§ **The task**
Every line below that contains the word "Article" must be copied.

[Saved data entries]
%%
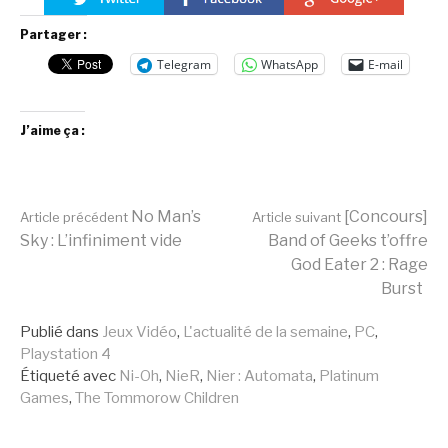
Partager :
Telegram
WhatsApp
E-mail
J’aime ça :
Lire
No Man’s
[Concours]
Article précédent
Article suivant
Sky : L’infiniment vide
Band of Geeks t’offre
God Eater 2 : Rage
la
Burst
Publié dans
Jeux Vidéo
,
L'actualité de la semaine
,
PC
,
suite
Playstation 4
Étiqueté avec
Ni-Oh
,
NieR
,
Nier : Automata
,
Platinum
Games
,
The Tommorow Children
%%
§ **Written answer**
Article précédent
Article suivant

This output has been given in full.